Bien sûr, sans la connotation négative que je leur attribue, ils sont vénérés par les chercheurs – entrepreneurs qui les ont créés ou qui les soutiennent, comme des démiurges de l’université du futur. Comme une sorte de pionniers qui mènent une modernisation qui conduira le pays sur la voie du développement – dans cet ordre – scientifique, technologique, économique et social.
Par d’autres collègues, à qui j’adresse ce texte, ces Chevaliers sont perçus comme une distorsion qui peut être tolérée et acceptée.

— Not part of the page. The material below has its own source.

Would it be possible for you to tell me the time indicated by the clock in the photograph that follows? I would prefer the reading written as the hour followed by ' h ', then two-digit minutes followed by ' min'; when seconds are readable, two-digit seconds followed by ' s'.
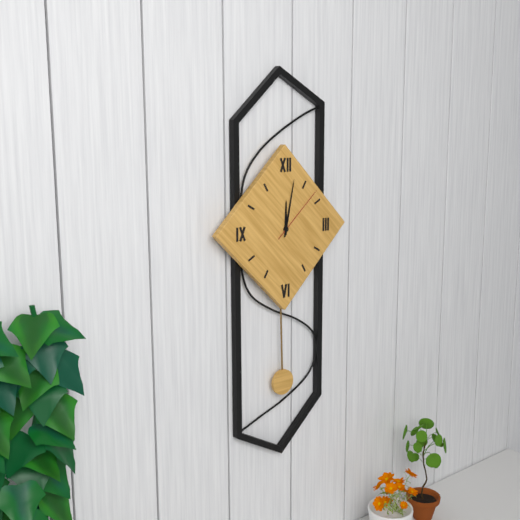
12 h 02 min 08 s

Après tout, ils n’ont rien à voir avec les négationnistes, les fascistes, ceux qui privatisent l’enseignement supérieur, etc.

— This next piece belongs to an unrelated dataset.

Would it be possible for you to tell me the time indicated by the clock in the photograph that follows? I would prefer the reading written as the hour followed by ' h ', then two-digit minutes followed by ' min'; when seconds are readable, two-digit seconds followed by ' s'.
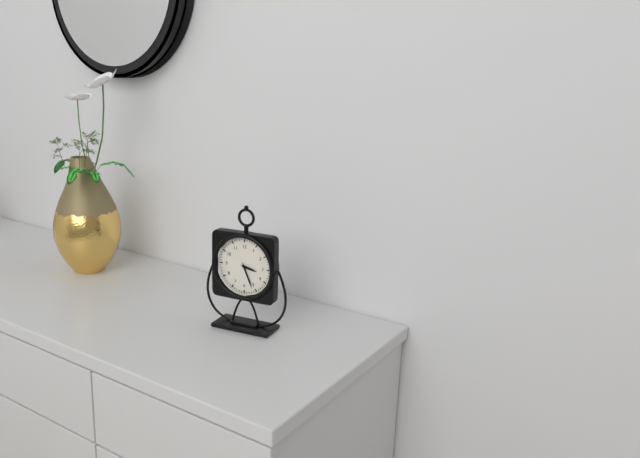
3 h 26 min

Un troisième groupe, encore minoritaire et parmi lequel je me inclus, ne les considère pas comme de simples distorsions, mais comme des perversions à mieux comprendre, expliquer et combattre.
Je me concentre sur deux de ces Chevaliers : le productivisme et l'innovationnisme. Premièrement, parce que deux thèmes importants transmis au GT par le mouvement enseignant dans son ensemble, liés à ce qu'ils considèrent comme une orientation indue de la part de l'entreprise dans nos programmes d'enseignement, de recherche et de vulgarisation, entretiennent une relation étroite avec ces deux chevaliers. Deuxièmement, parce que ses implications, que j’ai analysées de manière exhaustive en tant que devoir de fonction, peuvent être utiles pour comprendre la grève.
Lors de la réunion du GT qui concentre la réflexion sur la S&T parmi les professeurs de gauche, j'ai soutenu, même si mon université n'était pas en grève, que le résultat de notre discussion (que je rapporte ici) devrait être envoyé au commandement de grève. Et pour qu’il puisse être inclus dans les cours publics et autres activités de grève, j’ai écrit ce texte.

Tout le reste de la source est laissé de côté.